- [About this task]:
Please retype all the text in the rows below, line by line and without changes. Leave the pictures out of your answer.

Input below:

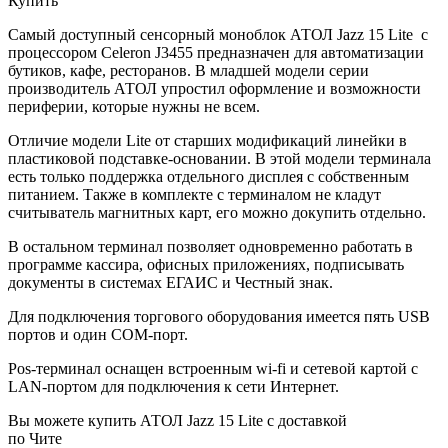
Купить
Самый доступный сенсорный моноблок АТОЛ Jazz 15 Lite с
процессором Celeron J3455 предназначен для автоматизации
бутиков, кафе, ресторанов. В младшей модели серии
производитель АТОЛ упростил оформление и возможности
периферии, которые нужны не всем.
Отличие модели Lite от старших модификаций линейки в
пластиковой подставке-основании. В этой модели терминала
есть только поддержка отдельного дисплея с собственным
питанием. Также в комплекте с терминалом не кладут
считыватель магнитных карт, его можно докупить отдельно.
В остальном терминал позволяет одновременно работать в
программе кассира, офисных приложениях, подписывать
документы в системах ЕГАИС и Честный знак.
Для подключения торгового оборудования имеется пять USB
портов и один COM-порт.
Pos-терминал оснащен встроенным wi-fi и сетевой картой с
LAN-портом для подключения к сети Интернет.
Вы можете купить АТОЛ Jazz 15 Lite с доставкой
по Чите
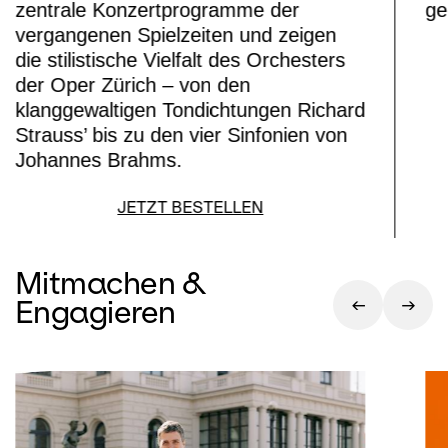
zentrale Konzertprogramme der
ge
vergangenen Spielzeiten und zeigen
die stilistische Vielfalt des Orchesters
der Oper Zürich – von den
klanggewaltigen Tondichtungen Richard
Strauss’ bis zu den vier Sinfonien von
Johannes Brahms.
JETZT BESTELLEN
Mitmachen &
Engagieren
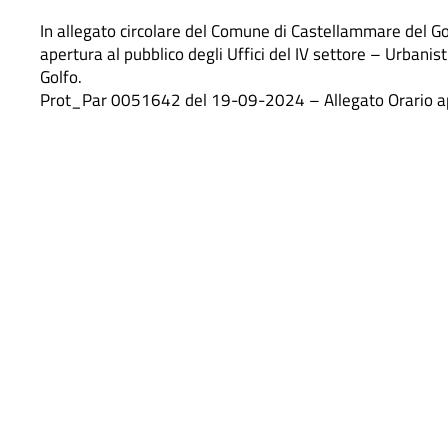
In allegato circolare del Comune di Castellammare del Go
apertura al pubblico degli Uffici del IV settore – Urbani
Golfo.
Prot_Par 0051642 del 19-09-2024 – Allegato Orario ap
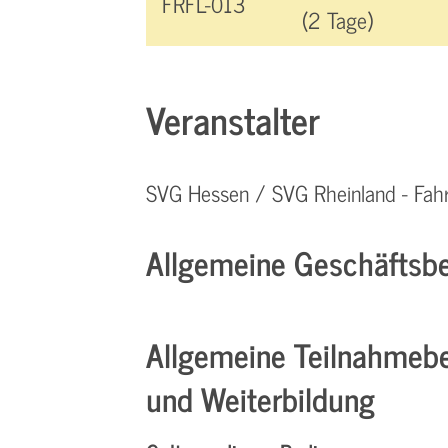
FRFL-013
(2 Tage)
Veranstalter
SVG Hessen / SVG Rheinland - Fa
Allgemeine Geschäftsbe
Allgemeine Teilnahmeb
und Weiterbildung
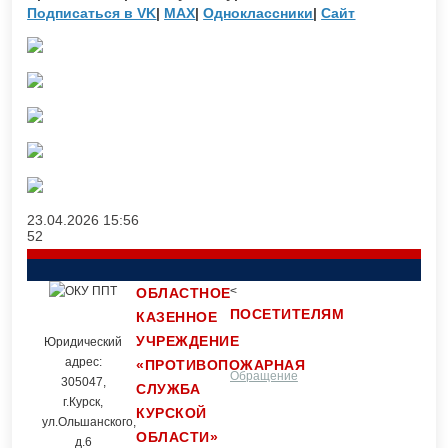
Подписаться в VK
|
MAX
|
Одноклассники
|
Сайт
23.04.2026
15:56
52
<
ОБЛАСТНОЕ
ПОСЕТИТЕЛЯМ
КАЗЕННОЕ
УЧРЕЖДЕНИЕ
Юридический
адрес:
«ПРОТИВОПОЖАРНАЯ
Обращение
Контакты
305047,
СЛУЖБА
г.Курск,
КУРСКОЙ
ул.Ольшанского,
ОБЛАСТИ»
граждан
д.6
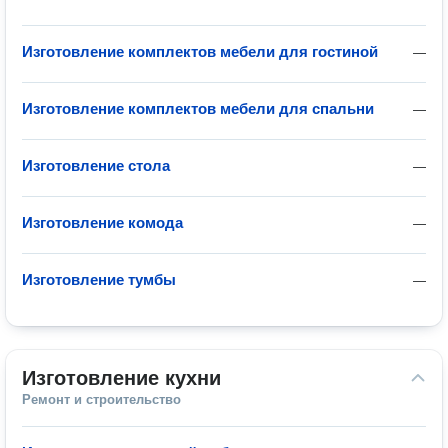
Изготовление комплектов мебели для гостиной
—
Изготовление комплектов мебели для спальни
—
Изготовление стола
—
Изготовление комода
—
Изготовление тумбы
—
Изготовление кухни
Ремонт и строительство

End of Input.

- [Task response]:
Купить
Самый доступный сенсорный моноблок АТОЛ Jazz 15 Lite с
процессором Celeron J3455 предназначен для автоматизации
бутиков, кафе, ресторанов. В младшей модели серии
производитель АТОЛ упростил оформление и возможности
периферии, которые нужны не всем.
Отличие модели Lite от старших модификаций линейки в
пластиковой подставке-основании. В этой модели терминала
есть только поддержка отдельного дисплея с собственным
питанием. Также в комплекте с терминалом не кладут
считыватель магнитных карт, его можно докупить отдельно.
В остальном терминал позволяет одновременно работать в
программе кассира, офисных приложениях, подписывать
документы в системах ЕГАИС и Честный знак.
Для подключения торгового оборудования имеется пять USB
портов и один COM-порт.
Pos-терминал оснащен встроенным wi-fi и сетевой картой с
LAN-портом для подключения к сети Интернет.
Вы можете купить АТОЛ Jazz 15 Lite с доставкой
по Чите
zentrale Konzertprogramme der
ge
vergangenen Spielzeiten und zeigen
die stilistische Vielfalt des Orchesters
der Oper Zürich – von den
klanggewaltigen Tondichtungen Richard
Strauss’ bis zu den vier Sinfonien von
Johannes Brahms.
JETZT BESTELLEN
Mitmachen &
Engagieren
In allegato circolare del Comune di Castellammare del Go
apertura al pubblico degli Uffici del IV settore – Urbani
Golfo.
Prot_Par 0051642 del 19-09-2024 – Allegato Orario ap
FRFL-013
(2 Tage)
Veranstalter
SVG Hessen / SVG Rheinland - Fa
Allgemeine Geschäftsbe
Allgemeine Teilnahmeb
und Weiterbildung
Подписаться в VK
|
MAX
|
Одноклассники
|
Сайт
23.04.2026
15:56
52
<
ОБЛАСТНОЕ
ПОСЕТИТЕЛЯМ
КАЗЕННОЕ
УЧРЕЖДЕНИЕ
Юридический
адрес:
«ПРОТИВОПОЖАРНАЯ
Обращение
Контакты
305047,
СЛУЖБА
г.Курск,
КУРСКОЙ
ул.Ольшанского,
ОБЛАСТИ»
граждан
д.6
Изготовление комплектов мебели для гостиной
—
Изготовление комплектов мебели для спальни
—
Изготовление стола
—
Изготовление комода
—
Изготовление тумбы
—
Изготовление кухни
Ремонт и строительство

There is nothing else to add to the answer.